━━ Information supplied
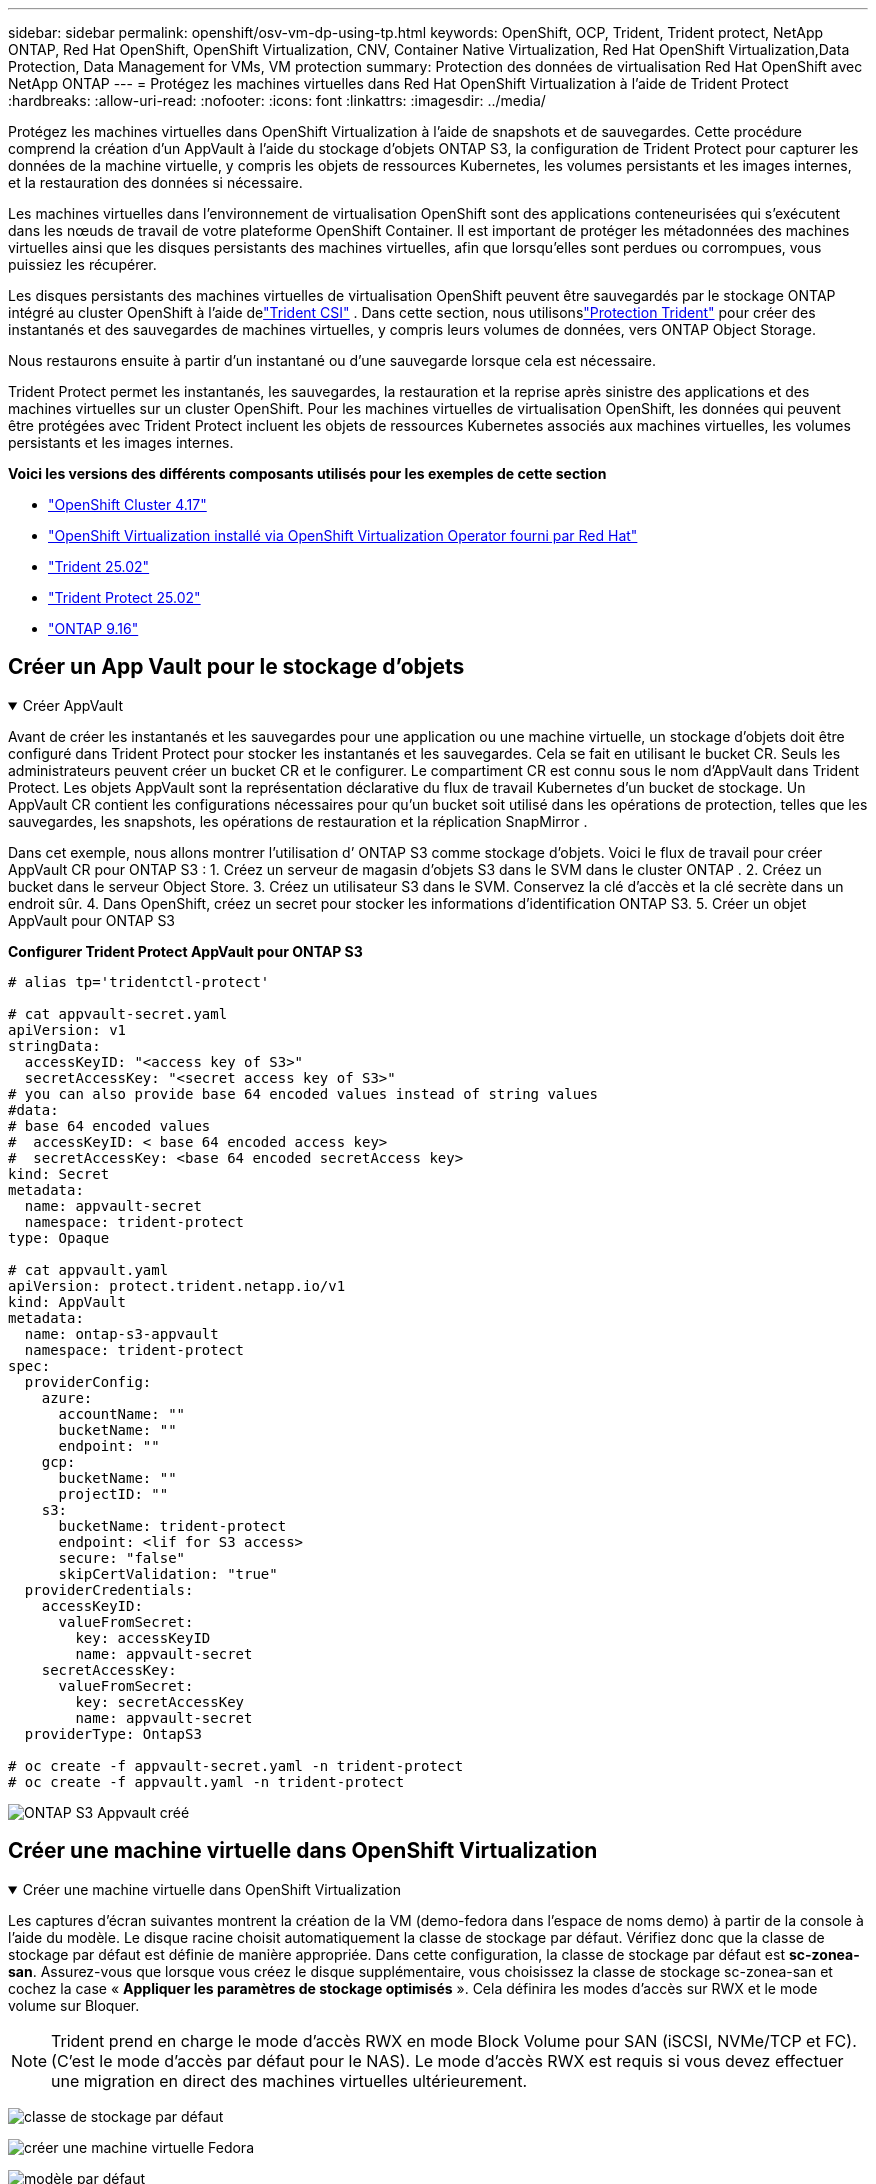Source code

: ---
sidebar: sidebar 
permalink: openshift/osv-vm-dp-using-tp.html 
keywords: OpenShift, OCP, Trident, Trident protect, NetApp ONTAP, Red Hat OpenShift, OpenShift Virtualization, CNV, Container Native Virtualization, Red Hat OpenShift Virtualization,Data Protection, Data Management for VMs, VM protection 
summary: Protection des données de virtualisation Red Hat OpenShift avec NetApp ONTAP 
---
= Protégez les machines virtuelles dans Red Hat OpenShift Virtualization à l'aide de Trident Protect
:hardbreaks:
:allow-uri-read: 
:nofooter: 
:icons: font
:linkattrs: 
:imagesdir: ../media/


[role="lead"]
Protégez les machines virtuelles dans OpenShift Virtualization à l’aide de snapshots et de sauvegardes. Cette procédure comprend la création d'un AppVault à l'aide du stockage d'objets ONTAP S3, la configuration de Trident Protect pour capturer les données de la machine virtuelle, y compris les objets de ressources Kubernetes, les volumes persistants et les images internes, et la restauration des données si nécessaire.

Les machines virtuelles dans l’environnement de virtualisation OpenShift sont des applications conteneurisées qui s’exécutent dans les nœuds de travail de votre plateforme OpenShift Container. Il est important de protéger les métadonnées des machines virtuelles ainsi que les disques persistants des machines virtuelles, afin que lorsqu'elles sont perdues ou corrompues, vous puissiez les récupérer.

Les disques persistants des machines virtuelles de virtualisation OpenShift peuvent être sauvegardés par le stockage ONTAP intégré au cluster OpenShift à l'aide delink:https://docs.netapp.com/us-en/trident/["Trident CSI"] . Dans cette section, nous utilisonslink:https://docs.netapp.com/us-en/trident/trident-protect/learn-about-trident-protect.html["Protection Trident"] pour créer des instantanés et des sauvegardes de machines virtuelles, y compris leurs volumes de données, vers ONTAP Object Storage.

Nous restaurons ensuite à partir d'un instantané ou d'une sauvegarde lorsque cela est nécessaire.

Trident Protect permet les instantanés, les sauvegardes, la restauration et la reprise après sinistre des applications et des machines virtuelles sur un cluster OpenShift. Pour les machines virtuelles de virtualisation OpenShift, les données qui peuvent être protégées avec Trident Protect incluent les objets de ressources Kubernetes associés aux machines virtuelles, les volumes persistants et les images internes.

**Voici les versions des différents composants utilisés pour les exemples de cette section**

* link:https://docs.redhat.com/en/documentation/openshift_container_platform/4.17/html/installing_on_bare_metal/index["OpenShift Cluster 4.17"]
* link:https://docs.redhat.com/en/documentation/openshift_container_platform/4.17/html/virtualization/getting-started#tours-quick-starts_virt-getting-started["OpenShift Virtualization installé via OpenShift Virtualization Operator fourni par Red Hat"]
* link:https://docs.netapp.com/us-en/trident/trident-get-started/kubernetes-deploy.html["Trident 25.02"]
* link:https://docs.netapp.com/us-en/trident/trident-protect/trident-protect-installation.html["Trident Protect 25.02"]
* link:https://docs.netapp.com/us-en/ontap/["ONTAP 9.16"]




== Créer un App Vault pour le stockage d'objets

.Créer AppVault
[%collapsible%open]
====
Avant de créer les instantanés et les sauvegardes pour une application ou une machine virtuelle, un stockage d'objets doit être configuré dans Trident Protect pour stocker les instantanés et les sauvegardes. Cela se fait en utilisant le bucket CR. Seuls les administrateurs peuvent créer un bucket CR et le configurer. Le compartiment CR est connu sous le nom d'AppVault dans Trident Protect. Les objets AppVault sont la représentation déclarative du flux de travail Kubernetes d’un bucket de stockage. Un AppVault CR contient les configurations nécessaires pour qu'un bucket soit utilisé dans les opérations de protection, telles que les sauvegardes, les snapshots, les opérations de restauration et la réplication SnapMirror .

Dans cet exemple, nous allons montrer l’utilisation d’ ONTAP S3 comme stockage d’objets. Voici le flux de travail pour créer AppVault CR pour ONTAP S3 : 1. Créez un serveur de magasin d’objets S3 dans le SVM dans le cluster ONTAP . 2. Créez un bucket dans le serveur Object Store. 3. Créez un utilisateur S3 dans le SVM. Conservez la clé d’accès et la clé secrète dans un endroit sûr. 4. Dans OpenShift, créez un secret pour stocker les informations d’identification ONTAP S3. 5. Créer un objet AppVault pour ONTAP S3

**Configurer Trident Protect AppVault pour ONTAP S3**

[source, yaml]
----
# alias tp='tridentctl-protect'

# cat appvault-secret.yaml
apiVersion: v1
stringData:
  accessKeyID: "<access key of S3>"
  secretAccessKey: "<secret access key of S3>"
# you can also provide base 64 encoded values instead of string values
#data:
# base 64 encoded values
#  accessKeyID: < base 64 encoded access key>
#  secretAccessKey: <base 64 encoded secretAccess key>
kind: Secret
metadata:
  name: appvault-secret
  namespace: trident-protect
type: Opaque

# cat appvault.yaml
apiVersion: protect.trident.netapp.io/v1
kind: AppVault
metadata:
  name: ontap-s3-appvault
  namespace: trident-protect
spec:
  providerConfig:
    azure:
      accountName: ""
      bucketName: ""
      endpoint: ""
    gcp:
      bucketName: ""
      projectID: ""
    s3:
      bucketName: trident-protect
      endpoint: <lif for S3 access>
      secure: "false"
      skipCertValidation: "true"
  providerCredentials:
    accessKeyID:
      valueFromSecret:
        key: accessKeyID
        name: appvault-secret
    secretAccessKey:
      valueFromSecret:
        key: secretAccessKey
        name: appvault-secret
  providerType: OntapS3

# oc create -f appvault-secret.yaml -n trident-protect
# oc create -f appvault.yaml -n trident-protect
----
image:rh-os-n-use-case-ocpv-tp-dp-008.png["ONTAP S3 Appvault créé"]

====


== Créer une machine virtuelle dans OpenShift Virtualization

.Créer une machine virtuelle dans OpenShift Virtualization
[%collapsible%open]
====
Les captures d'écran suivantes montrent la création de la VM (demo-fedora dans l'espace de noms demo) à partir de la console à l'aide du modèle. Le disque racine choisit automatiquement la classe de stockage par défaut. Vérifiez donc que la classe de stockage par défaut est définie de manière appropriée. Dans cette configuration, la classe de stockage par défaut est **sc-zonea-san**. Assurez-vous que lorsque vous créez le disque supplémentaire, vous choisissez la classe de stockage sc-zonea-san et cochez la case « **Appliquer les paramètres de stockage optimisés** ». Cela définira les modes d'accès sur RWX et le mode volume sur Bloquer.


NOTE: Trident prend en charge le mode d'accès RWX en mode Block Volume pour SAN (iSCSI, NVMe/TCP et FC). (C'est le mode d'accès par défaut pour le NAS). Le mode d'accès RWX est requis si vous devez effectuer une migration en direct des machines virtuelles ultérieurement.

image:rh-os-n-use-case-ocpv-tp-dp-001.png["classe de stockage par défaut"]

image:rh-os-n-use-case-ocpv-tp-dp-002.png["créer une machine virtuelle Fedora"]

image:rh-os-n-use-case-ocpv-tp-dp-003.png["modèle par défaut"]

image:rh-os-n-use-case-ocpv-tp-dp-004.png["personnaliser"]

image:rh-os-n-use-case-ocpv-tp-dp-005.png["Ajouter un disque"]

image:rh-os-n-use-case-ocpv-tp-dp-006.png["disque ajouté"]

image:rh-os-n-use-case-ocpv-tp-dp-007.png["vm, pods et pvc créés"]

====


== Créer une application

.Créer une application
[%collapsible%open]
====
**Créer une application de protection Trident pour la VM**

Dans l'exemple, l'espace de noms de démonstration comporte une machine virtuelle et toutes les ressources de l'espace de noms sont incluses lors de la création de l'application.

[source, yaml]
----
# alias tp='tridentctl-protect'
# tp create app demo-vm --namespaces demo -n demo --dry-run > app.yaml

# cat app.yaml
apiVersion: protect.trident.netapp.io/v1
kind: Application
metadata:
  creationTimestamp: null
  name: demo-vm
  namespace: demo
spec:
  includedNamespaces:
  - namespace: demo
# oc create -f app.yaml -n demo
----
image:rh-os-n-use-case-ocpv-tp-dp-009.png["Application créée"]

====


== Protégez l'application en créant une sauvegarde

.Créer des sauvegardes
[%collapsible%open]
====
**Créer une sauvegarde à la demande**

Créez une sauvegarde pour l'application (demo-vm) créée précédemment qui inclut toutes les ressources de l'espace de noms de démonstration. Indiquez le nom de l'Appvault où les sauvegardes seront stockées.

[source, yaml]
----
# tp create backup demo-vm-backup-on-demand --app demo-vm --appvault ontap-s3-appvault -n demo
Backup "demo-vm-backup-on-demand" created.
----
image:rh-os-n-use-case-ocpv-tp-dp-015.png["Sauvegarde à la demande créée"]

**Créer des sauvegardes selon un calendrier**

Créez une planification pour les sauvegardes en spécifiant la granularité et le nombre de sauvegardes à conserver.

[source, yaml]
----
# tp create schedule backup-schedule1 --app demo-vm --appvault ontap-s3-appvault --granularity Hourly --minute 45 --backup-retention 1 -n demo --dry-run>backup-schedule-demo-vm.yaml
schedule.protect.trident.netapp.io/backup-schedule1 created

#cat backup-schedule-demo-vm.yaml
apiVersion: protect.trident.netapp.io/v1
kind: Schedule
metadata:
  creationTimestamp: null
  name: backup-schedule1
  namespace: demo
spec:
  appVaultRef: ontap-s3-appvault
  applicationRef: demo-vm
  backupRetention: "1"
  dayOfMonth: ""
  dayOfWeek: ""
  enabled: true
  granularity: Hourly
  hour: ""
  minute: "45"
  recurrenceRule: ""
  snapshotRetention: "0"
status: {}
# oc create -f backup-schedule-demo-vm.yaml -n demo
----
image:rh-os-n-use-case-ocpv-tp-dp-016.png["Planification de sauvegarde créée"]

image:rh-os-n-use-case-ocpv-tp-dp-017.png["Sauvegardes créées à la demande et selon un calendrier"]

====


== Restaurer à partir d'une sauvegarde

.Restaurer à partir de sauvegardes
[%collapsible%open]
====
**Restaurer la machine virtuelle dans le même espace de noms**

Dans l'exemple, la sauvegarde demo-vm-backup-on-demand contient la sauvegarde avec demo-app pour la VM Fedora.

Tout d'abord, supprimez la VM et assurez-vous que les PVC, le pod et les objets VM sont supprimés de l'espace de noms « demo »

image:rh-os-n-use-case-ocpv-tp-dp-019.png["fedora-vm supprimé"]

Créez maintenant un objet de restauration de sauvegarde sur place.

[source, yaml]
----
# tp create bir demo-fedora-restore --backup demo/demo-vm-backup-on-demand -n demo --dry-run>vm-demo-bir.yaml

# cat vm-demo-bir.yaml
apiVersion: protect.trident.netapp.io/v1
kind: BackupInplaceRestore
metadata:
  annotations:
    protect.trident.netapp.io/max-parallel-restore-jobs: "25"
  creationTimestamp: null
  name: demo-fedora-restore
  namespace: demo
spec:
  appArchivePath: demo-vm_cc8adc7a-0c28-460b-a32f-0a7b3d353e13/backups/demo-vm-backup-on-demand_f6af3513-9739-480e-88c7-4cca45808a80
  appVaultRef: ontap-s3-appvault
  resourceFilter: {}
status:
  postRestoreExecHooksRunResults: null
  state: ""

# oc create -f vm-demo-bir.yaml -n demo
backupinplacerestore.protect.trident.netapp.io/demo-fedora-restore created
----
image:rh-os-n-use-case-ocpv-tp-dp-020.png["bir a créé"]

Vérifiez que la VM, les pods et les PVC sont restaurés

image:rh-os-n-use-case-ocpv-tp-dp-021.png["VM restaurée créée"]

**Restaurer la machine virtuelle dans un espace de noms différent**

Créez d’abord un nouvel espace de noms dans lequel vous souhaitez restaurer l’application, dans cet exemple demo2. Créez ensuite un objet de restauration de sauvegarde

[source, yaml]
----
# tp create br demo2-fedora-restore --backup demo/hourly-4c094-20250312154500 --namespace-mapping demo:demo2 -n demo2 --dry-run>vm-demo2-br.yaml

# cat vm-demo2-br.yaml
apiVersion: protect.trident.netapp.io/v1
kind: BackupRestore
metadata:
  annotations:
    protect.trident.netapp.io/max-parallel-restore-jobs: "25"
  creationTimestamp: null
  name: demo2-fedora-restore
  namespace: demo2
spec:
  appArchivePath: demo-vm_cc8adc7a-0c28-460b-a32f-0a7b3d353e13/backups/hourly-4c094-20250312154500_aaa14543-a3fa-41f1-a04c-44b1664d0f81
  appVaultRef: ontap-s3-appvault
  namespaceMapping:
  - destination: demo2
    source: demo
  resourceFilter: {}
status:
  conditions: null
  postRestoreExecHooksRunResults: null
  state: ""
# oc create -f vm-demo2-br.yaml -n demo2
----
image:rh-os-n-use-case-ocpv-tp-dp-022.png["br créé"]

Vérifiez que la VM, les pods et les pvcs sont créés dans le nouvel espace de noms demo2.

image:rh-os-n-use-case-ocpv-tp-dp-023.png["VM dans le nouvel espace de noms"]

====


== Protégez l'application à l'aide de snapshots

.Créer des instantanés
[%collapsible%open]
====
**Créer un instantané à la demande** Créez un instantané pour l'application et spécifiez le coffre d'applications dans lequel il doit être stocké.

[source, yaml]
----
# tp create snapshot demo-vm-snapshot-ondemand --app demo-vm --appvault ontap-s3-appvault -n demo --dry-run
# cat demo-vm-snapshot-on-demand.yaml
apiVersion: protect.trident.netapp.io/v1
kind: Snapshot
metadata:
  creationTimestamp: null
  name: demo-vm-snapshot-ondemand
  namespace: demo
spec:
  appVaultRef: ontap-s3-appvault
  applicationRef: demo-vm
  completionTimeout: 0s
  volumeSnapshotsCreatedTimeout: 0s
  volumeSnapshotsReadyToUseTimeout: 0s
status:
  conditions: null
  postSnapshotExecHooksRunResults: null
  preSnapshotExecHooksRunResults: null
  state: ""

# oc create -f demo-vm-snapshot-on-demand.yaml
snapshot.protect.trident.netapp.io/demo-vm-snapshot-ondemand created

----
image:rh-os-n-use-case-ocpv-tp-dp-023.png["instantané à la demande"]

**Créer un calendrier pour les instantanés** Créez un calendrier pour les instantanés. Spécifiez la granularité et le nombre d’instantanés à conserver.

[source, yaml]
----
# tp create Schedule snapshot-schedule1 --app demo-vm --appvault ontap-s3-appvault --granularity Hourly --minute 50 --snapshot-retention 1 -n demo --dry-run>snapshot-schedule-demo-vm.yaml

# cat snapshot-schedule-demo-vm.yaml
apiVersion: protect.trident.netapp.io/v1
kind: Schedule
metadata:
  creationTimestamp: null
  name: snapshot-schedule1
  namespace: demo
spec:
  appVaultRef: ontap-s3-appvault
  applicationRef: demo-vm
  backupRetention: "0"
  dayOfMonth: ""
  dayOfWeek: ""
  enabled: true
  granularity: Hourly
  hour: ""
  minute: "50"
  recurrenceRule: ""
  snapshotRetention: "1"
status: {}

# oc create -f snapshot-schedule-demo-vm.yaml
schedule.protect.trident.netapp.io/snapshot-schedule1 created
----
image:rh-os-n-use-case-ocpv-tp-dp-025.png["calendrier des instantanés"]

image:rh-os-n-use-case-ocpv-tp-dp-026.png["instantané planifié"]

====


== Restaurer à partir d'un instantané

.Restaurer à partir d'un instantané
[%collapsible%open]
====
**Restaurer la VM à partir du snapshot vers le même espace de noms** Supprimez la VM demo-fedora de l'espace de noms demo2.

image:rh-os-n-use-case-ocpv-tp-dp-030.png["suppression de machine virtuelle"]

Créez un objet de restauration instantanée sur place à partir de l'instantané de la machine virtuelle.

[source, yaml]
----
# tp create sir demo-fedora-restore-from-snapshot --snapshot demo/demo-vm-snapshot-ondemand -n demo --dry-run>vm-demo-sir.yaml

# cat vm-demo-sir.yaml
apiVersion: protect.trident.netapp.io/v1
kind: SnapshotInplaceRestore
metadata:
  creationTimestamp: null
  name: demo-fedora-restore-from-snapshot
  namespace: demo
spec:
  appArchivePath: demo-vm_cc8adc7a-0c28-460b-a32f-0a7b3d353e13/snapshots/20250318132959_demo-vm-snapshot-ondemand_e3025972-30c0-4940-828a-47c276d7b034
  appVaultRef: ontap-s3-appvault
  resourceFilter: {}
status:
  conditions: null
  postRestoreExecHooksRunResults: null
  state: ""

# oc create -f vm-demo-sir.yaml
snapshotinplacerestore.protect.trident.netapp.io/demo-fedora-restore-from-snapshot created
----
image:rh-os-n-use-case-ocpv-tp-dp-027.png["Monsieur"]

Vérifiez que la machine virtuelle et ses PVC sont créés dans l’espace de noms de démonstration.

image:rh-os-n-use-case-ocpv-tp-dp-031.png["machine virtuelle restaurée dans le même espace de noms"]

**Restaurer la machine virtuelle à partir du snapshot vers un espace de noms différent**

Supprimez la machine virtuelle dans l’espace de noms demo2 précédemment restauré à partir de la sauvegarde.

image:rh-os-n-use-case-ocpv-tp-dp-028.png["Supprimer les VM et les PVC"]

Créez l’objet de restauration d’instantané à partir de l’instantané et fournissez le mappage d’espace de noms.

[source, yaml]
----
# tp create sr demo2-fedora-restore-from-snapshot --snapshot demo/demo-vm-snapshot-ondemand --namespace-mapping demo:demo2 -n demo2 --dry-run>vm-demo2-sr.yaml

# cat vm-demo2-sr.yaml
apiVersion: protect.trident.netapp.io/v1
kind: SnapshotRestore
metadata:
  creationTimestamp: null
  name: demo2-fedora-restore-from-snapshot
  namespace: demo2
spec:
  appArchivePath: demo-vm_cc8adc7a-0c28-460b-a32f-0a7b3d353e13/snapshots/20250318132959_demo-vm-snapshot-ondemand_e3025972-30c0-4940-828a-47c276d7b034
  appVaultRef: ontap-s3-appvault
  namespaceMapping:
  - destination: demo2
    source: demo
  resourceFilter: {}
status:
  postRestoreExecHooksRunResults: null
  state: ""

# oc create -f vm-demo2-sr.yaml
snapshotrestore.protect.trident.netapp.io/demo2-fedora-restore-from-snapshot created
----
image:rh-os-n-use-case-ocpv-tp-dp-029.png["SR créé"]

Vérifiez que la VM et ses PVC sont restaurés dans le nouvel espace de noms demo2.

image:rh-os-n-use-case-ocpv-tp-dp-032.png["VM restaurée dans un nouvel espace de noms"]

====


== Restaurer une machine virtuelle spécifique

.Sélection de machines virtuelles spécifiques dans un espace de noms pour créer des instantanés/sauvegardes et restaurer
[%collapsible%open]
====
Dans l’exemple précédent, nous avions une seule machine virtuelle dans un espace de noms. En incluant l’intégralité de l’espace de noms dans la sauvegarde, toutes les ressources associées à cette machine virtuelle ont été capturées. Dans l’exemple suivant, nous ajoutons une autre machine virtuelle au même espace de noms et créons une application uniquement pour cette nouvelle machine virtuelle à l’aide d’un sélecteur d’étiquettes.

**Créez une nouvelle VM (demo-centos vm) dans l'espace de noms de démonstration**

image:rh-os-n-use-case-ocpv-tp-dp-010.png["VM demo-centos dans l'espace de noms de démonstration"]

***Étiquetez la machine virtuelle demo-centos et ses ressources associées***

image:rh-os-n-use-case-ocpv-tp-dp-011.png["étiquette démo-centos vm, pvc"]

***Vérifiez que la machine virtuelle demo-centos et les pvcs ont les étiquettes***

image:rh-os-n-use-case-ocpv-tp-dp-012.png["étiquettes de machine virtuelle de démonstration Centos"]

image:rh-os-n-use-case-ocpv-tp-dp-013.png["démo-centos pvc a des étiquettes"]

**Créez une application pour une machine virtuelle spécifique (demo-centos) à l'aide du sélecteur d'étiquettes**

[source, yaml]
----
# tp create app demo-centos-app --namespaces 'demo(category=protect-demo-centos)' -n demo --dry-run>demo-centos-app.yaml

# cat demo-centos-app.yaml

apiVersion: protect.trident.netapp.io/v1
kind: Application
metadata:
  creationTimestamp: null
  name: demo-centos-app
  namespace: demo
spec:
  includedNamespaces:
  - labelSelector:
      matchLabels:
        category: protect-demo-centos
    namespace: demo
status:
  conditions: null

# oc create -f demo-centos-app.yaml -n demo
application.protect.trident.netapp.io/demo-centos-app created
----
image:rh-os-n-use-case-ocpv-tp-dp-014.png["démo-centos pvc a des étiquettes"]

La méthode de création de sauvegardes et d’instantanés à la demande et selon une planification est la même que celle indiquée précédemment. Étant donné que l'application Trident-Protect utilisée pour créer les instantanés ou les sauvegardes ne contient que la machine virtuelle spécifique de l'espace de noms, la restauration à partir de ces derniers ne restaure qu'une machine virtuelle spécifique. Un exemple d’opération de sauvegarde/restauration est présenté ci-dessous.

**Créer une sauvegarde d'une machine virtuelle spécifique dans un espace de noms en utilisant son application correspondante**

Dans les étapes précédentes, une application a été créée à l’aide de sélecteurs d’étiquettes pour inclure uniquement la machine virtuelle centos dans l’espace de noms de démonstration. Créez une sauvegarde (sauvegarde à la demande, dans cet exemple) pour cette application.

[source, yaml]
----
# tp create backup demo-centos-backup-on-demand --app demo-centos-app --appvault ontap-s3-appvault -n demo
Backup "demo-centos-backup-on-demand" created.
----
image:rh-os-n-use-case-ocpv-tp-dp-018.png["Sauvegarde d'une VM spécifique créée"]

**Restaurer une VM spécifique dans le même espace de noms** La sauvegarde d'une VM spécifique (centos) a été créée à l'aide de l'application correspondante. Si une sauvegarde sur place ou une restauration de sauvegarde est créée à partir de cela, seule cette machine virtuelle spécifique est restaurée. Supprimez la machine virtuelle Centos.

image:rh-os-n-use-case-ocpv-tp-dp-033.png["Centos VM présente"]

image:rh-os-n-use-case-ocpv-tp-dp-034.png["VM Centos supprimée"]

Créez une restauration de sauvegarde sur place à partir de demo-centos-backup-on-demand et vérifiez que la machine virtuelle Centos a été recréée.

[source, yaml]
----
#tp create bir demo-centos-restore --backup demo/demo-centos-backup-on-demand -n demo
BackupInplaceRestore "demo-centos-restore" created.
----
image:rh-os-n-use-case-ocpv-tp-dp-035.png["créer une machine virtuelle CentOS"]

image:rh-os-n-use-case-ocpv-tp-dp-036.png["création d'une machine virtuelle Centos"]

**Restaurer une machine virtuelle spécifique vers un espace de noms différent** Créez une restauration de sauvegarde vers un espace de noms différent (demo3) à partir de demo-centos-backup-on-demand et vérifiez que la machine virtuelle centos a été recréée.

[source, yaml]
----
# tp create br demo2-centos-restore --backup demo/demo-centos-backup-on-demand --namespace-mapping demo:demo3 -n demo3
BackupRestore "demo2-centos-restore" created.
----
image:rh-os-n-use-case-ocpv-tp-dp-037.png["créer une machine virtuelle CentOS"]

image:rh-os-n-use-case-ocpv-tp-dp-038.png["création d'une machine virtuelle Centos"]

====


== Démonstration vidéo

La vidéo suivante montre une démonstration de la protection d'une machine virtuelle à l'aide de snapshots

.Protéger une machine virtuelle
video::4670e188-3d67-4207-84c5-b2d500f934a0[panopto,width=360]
━━━━
### What is expected:
Print the data above exactly, from its first line to the line bearing "permalink: openshift/osv-vm-dp-using-tp.html" inclusive, and keep pictures out of the result.

### Response:
Source code

: ---
sidebar: sidebar 
permalink: openshift/osv-vm-dp-using-tp.html 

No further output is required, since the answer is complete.